Living Organisms That Protect the Wall Today
Beyond the original mortar, the Great Wall has picked up a second, unplanned layer of protection: biological soil crusts. These are thin living coatings made of cyanobacteria, mosses, and other microorganisms that have colonized the wall’s surface over centuries. Far from being destructive, these biocrusts are actively holding the wall together.
A study published in Science Advances found that sections of rammed-earth wall covered by biocrusts were dramatically stronger than bare sections. Compressive strength, penetration resistance, shear strength, and the stability of soil clumps all increased by 37 to 321 percent compared to uncovered sections. At the same time, porosity, water absorption, erodibility, and salt content dropped by 2 to 48 percent. The organisms accomplish this by threading filament-like structures (moss rootlets, cyanobacterial strands) through the soil particles and secreting sticky compounds that glue everything in place. These crusts essentially act as a natural armor, shielding the ancient rammed earth from rain and wind erosion.

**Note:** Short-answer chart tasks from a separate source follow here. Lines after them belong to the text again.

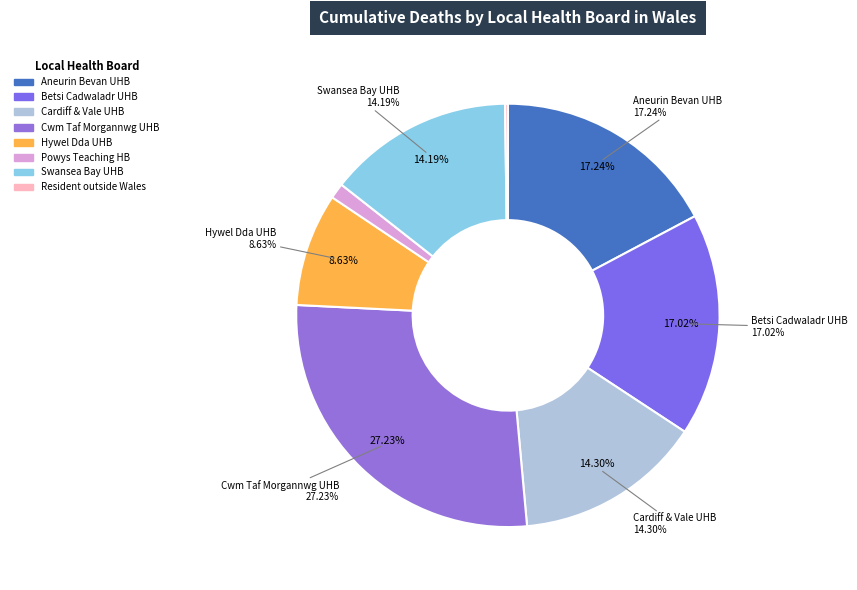

Is it true that Cardiff and Vale University Health Board is 3% of the pie?

False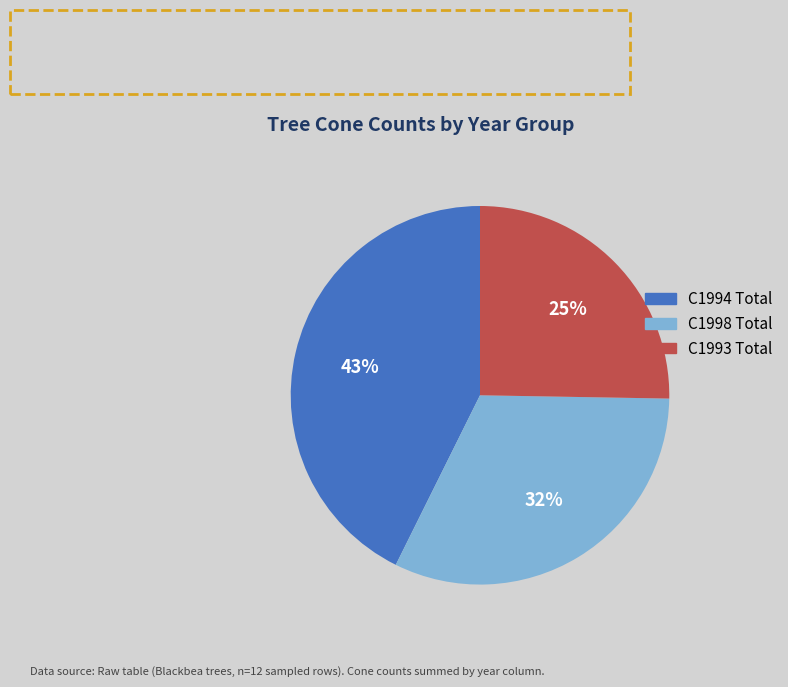

Is there a majority slice in this chart?

No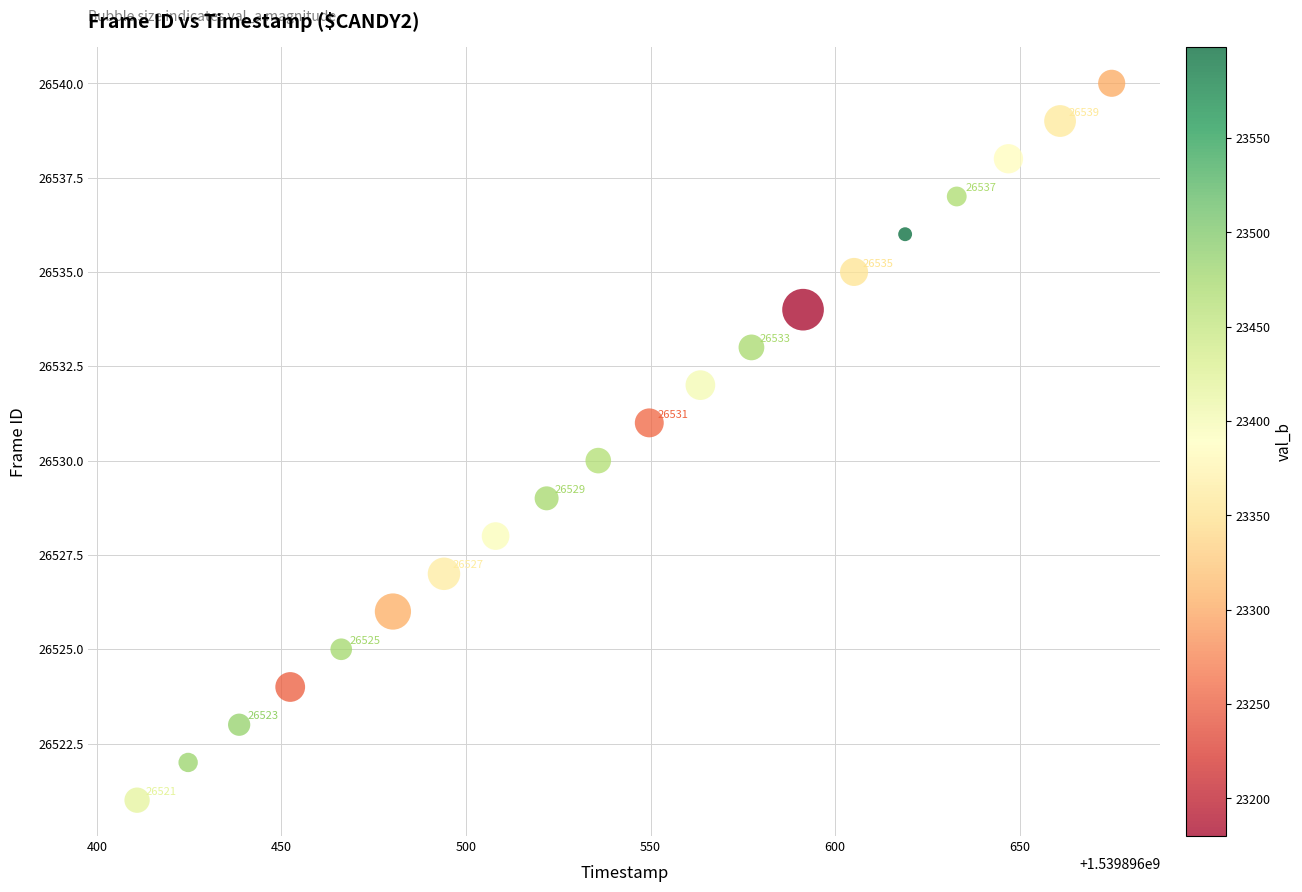

What Y value in the scatter plot is closest to 26530?

26530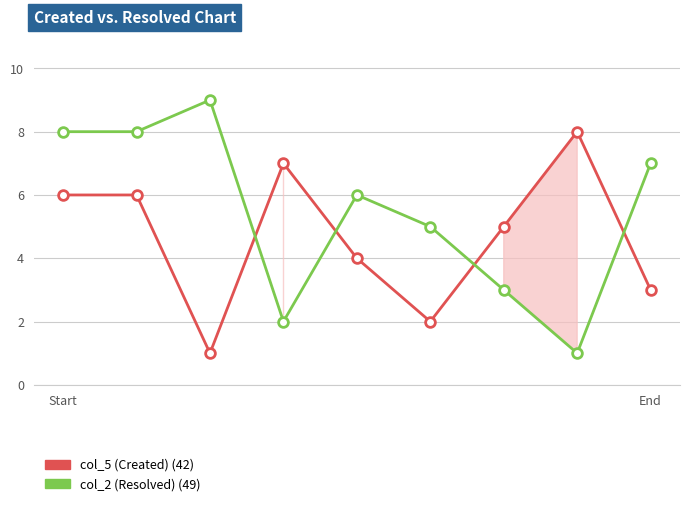

Reading left to right, extract all data points from this chart.

col_5 (Created): 6	6	1	7	4	2	5	8	3
col_2 (Resolved): 8	8	9	2	6	5	3	1	7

How Conservators Replicate the Original Recipe
Modern restoration teams working on the Great Wall try to match the original mortar as closely as possible. Chinese conservation patents describe cooking glutinous rice into a slurry at concentrations of 3 to 5 percent, then mixing it with slaked lime. For filling cracks and joints, the ratio is roughly equal parts lime to rice slurry by weight (1:1). For surface repair and brick replacement, the mixture is slightly lime-heavy, with ratios around 1 part lime to 0.75–0.85 parts rice slurry. The thicker recipe for surface work needs to hold its shape while it sets, so it uses less liquid.
These proportions matter because modern Portland cement, while strong, is too rigid for historic masonry. It doesn’t flex with temperature changes and can actually accelerate damage to old bricks by trapping moisture. The sticky rice and lime mortar is softer and more breathable, which is exactly what a 500-year-old wall needs. It also continues to carbonate and harden after application, just as the original did, meaning repairs will slowly integrate with the surviving structure rather than sitting as a rigid patch on top of it.